Have you ever experienced this? Does this practice continue?

Quasqueton

Even as a youngun, this just seemed wrong to me. Never did it , never allowed it. I didn't want some other DM's disfunction infecting my game. I was comfortable with my own brand of munchkinism, thank you very much... But, as EN says, I did have a stable of characters that were ready to go outside of regular games that were of various levels. Most never got used at all...
 

After a couple of early experiences (aged around 15), I've not allowed players to bring in characters from 'outside'. Occasionally, I've carried over 1 or more characters from other campaigns I've run or played in, if it fits with what we're going to be playing.

A couple of people have asked and I'm happy to help them design something like a character from another game. It'll be a new character, but we can normally find something close to what they used to have.

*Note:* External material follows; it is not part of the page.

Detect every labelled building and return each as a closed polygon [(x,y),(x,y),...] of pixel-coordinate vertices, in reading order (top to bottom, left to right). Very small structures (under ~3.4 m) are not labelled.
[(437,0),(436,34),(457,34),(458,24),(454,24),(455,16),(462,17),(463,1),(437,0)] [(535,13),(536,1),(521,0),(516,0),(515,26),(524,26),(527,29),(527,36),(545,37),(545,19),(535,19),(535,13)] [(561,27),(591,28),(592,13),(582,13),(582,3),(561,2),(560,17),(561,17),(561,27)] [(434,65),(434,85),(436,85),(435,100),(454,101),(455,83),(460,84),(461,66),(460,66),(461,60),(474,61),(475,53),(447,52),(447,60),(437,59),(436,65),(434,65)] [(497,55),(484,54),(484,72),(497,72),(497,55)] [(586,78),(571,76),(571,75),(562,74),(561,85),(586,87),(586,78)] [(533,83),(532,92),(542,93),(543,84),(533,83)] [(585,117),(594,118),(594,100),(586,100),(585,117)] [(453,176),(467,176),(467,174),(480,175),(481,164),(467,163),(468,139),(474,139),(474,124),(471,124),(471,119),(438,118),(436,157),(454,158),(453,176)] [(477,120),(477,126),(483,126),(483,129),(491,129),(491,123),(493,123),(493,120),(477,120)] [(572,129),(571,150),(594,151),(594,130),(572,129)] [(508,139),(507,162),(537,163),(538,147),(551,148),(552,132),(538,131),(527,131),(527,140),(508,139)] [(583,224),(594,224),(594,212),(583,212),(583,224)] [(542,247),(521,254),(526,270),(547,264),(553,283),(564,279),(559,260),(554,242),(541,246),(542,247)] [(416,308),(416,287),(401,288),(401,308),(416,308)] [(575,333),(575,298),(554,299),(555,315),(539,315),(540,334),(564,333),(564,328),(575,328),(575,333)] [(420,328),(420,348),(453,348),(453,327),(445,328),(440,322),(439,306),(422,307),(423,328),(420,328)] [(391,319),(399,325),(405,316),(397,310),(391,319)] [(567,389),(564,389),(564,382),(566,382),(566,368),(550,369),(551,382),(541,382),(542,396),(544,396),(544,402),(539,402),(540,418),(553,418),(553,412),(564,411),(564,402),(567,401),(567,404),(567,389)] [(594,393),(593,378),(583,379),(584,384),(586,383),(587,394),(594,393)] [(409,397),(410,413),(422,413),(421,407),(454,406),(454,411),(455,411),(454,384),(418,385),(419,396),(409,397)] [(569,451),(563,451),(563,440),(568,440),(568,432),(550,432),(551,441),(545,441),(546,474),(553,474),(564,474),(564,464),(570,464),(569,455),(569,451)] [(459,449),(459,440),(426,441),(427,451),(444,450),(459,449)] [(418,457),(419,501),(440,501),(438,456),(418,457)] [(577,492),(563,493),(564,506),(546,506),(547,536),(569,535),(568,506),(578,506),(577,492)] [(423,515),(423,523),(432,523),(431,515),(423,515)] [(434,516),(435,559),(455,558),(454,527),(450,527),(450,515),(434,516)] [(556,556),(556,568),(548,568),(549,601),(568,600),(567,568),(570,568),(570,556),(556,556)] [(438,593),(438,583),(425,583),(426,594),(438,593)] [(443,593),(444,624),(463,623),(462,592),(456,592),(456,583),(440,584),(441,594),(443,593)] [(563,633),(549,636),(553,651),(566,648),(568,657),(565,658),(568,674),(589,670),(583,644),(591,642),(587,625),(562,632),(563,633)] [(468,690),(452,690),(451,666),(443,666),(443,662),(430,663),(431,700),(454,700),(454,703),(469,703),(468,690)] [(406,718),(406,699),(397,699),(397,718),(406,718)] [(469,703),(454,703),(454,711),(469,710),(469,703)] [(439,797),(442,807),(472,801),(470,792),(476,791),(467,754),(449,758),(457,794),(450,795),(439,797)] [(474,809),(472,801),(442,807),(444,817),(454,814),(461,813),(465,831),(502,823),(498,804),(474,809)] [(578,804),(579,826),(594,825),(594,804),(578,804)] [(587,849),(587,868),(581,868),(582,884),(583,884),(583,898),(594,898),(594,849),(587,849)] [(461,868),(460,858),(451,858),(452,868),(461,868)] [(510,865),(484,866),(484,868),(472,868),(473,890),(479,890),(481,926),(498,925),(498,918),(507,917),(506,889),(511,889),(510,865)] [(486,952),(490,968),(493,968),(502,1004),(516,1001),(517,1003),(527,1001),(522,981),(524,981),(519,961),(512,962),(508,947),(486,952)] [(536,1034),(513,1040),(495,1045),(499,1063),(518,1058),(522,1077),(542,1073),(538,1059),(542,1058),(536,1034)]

One guy I knew used to play variations of the same character for each campaign that he played in. He took this character along to someone elses campaign:

He'd reached 5th level in one campaign, 4th in another, 7th in another etc, etc. He'd added them all together to come up with a 39th level wizard, which he was trying to use...

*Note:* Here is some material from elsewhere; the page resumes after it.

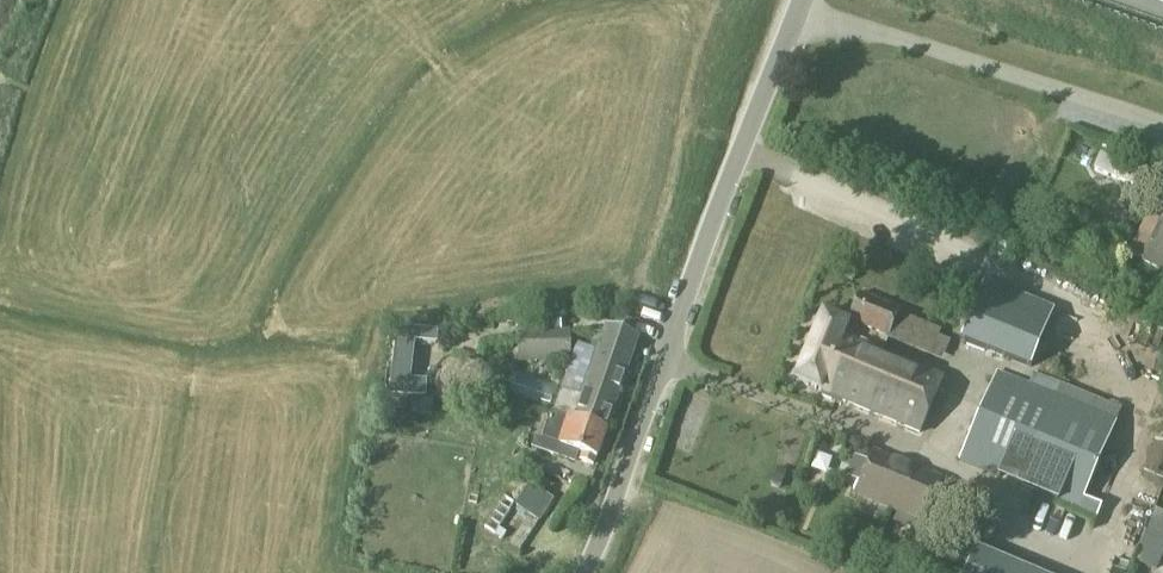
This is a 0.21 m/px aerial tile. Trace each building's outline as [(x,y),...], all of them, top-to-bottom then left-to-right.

Funnily enough he was told to take it back home. And got dice thrown at him!
 

This was common in my experience. If the DM was running a game for, say, 6th-10th level characters, then the player would be expected to furnish one that he had played from 1st level. That was important - no 'cheating' and making up a character at 8th level. Players seemed to have a lot more invested in their characters, back then. At a pinch, players could opt for a pregenerated character from a module - Beek Gwenders of Croodle, or whatever. This was always considered an inferior choice, though.

I recall that one player of mine, who had dropped out of the game, reluctantly allowed a newbie replacement player to play his character. Whenever we saw him afterwards, the old player would always ask:

"How's Raven, Bill? I hope you haven't gone and got him killed."

Weird in retrospect, but it seemed perfectly normal to us at the time.